Some storefronts are still identifiable: a tattered sign outside a children’s clinic, bare glass displays at a jewelry shop, and a tailor’s fabric and sewing machines.

But most of Raqqa has been left in unrecognizable ruin after the SDF’s nearly five-month offensive, backed by heavy US-led coalition air strikes.

For members of the Raqqa Civil Council — a provisional local administration set up by the SDF — Friday’s trip into Raqqa was bittersweet.

“Yes, we’re happy to be back, but there’s destruction, pain, and sadness,” said lawyer and RCC member Fadila Hamad al-Khalil, who fled IS-ruled Raqqa in April, before the SDF broke into the city.

“I wasn’t expecting the destruction to be this bad. It’s unreal — there are no buildings left, no infrastructure, no signs of life whatsoever.”

Khalil, too, was only able to catch a brief glimpse of her home from the outside before the SDF’s ceremony to hand over governance of Raqqa to the RCC.

She said she barely recognized her native city: “Everything is mashed together from the destruction.”

Her siblings and childhood friends would not be allowed to enter for days — perhaps even weeks or months — as de-mining teams worked to clear explosives.

“I wish we could have all come back to Raqqa together.”

‘Beyond what we imagined’

Even those with a one-day pass could only see their homes from the outside, afraid of the explosives that could lie in wait inside.

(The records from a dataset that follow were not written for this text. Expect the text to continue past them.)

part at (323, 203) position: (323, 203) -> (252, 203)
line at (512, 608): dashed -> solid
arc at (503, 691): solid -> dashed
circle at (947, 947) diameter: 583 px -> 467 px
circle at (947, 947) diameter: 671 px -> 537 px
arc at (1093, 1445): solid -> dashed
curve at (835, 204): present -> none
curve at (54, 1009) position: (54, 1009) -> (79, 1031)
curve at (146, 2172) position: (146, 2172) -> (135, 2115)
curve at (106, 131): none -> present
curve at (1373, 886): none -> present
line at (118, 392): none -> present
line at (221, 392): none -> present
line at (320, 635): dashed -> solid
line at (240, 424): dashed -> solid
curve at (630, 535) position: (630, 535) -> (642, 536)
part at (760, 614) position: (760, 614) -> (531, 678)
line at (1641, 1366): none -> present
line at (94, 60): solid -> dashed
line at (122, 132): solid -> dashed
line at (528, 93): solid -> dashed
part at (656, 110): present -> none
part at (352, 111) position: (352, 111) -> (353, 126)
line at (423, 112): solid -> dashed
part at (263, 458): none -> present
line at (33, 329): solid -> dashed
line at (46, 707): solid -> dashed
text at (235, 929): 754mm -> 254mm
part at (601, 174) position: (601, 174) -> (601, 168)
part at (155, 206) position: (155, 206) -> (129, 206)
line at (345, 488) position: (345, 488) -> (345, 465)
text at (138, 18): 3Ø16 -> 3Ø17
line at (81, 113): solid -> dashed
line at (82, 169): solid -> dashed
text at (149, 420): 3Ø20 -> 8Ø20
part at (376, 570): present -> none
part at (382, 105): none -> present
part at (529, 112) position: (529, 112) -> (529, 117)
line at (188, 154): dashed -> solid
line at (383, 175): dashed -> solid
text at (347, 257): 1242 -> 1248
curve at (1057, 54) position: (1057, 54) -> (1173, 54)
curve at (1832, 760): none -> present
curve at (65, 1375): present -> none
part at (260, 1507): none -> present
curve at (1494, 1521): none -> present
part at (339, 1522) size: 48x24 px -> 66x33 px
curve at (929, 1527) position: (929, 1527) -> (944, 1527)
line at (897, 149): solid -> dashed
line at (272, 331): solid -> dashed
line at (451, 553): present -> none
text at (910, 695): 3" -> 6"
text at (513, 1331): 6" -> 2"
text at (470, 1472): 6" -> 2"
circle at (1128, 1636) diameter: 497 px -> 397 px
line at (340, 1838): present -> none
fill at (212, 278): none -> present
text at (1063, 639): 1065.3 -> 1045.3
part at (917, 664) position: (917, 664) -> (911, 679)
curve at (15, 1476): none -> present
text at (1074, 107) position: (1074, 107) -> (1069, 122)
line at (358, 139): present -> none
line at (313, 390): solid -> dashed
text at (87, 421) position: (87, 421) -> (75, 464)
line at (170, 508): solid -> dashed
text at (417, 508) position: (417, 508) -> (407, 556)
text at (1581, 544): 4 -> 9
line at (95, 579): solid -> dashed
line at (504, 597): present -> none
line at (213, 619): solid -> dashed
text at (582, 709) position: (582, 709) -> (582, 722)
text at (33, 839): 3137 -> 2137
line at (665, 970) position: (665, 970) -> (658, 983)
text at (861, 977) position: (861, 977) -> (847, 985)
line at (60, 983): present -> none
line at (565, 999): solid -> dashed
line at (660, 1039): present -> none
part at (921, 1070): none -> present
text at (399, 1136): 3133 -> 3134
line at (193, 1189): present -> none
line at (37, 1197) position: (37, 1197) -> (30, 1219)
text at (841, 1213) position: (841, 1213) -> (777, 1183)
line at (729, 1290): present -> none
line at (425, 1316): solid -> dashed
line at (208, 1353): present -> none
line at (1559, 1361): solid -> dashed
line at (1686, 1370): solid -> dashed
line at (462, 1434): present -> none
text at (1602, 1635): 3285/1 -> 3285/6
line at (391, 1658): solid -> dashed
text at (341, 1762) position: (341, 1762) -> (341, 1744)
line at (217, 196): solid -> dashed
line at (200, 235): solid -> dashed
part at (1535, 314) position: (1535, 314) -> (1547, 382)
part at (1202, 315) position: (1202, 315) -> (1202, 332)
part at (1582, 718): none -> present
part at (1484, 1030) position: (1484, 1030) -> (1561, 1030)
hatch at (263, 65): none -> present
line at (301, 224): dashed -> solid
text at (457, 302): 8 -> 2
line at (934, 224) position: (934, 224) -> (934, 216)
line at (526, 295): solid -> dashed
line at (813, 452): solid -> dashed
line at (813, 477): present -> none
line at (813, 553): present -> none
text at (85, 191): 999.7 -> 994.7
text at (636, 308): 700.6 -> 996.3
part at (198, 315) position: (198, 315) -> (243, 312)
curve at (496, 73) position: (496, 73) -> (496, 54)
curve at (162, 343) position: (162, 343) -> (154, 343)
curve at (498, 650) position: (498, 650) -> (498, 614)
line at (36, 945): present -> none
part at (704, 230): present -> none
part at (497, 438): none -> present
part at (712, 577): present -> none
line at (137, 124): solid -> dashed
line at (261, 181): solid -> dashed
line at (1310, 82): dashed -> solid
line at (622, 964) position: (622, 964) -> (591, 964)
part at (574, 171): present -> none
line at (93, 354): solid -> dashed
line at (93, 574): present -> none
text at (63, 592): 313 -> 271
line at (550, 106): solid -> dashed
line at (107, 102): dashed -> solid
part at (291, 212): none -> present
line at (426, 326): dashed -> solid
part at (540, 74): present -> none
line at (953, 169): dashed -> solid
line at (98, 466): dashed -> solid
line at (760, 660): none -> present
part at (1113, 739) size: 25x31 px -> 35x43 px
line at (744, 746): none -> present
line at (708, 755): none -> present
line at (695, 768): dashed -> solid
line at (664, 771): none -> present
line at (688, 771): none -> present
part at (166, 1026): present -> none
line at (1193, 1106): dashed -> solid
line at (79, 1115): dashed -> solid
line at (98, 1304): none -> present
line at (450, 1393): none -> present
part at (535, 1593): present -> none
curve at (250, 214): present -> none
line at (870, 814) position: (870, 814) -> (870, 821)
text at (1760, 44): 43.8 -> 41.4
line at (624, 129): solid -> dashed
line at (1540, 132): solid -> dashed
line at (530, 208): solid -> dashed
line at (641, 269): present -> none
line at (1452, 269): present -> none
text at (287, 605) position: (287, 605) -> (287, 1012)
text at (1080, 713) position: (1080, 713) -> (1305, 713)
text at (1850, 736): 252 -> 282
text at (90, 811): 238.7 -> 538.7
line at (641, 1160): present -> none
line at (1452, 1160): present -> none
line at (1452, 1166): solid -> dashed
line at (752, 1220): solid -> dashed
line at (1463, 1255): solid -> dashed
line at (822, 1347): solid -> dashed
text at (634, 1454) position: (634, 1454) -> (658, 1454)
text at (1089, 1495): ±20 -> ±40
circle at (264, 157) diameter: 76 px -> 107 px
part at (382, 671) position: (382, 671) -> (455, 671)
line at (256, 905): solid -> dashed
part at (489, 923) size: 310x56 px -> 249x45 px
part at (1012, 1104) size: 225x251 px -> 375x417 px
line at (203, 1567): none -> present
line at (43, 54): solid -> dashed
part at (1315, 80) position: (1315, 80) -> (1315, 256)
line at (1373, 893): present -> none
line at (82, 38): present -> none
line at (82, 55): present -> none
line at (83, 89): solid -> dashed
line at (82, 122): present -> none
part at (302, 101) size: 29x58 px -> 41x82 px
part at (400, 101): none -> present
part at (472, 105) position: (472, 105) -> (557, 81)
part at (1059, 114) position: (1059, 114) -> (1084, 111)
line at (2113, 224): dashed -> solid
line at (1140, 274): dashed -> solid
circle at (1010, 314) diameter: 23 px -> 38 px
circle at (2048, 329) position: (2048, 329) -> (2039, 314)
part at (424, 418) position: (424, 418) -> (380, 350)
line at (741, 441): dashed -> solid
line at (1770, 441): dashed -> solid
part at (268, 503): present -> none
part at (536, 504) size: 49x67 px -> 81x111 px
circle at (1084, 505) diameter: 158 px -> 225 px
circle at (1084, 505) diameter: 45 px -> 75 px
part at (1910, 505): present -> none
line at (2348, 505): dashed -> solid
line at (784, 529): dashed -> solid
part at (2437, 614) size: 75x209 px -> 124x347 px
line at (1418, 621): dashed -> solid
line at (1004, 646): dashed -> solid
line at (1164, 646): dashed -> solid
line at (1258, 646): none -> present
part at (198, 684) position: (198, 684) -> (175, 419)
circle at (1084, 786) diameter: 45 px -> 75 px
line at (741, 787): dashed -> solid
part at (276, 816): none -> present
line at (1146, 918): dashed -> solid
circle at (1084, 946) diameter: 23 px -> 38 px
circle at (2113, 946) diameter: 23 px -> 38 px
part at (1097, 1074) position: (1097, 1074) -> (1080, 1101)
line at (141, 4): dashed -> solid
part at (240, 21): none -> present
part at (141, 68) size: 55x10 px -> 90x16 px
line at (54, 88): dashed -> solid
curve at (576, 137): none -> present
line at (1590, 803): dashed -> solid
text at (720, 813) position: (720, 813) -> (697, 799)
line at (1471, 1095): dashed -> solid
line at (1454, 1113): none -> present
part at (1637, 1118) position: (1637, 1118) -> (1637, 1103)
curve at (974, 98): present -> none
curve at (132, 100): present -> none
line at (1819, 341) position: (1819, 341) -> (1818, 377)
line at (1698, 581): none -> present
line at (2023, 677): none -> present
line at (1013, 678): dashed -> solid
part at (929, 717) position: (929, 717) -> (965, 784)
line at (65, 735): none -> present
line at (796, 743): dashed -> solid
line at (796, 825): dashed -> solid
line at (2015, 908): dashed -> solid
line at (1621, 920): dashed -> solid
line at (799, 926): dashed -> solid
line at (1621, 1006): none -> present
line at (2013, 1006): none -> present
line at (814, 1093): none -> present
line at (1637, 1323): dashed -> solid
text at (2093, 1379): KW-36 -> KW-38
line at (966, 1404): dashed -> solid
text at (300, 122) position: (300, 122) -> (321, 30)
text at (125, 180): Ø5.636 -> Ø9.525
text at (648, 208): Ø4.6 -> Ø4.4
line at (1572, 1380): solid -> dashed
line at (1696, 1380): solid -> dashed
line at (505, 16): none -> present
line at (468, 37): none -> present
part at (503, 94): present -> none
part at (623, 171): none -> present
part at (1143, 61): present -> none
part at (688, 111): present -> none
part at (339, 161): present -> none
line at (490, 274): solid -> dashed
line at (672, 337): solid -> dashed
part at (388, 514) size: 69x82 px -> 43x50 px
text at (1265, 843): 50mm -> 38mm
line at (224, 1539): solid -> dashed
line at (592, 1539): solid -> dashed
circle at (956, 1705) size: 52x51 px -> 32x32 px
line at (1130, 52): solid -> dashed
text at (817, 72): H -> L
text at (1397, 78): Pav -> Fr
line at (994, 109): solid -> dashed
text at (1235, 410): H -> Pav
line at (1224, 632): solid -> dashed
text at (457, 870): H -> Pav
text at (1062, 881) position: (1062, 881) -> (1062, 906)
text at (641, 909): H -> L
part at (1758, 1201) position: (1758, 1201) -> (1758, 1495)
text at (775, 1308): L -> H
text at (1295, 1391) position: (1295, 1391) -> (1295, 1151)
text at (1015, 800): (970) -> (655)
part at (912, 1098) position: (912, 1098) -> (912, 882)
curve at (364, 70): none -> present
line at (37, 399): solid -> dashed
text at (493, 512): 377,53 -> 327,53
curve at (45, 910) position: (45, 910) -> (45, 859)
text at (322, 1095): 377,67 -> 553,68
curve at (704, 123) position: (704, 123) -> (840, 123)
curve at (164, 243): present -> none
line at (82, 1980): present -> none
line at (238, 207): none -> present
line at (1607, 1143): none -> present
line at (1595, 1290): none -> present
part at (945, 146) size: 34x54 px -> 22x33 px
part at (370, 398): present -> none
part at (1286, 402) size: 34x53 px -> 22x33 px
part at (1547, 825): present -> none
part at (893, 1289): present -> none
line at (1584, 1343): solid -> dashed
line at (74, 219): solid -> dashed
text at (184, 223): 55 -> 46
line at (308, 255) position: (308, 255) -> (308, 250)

Mahmud Mohammed, an engineer and member of the RCC’s reconstruction committee, said the brief glimpse into Raqqa provided a rude wake-up call for rebuilding efforts.

Just weeks ago, he and fellow engineers were enthusiastically laying plans to clear the rubble out of Raqqa’s streets ahead of rehabilitating the city’s water and electricity networks.

But after seeing the devastation on Friday, they admitted they had been too optimistic.

“When we came into the city, the (reconstruction) plan changed completely,” said Mohammed, 27, as he halfheartedly took pictures of the damaged Tal Abyad street on his cell phone.

“We would see pictures, but we didn’t know and couldn’t expect that we would see Raqqa like this.”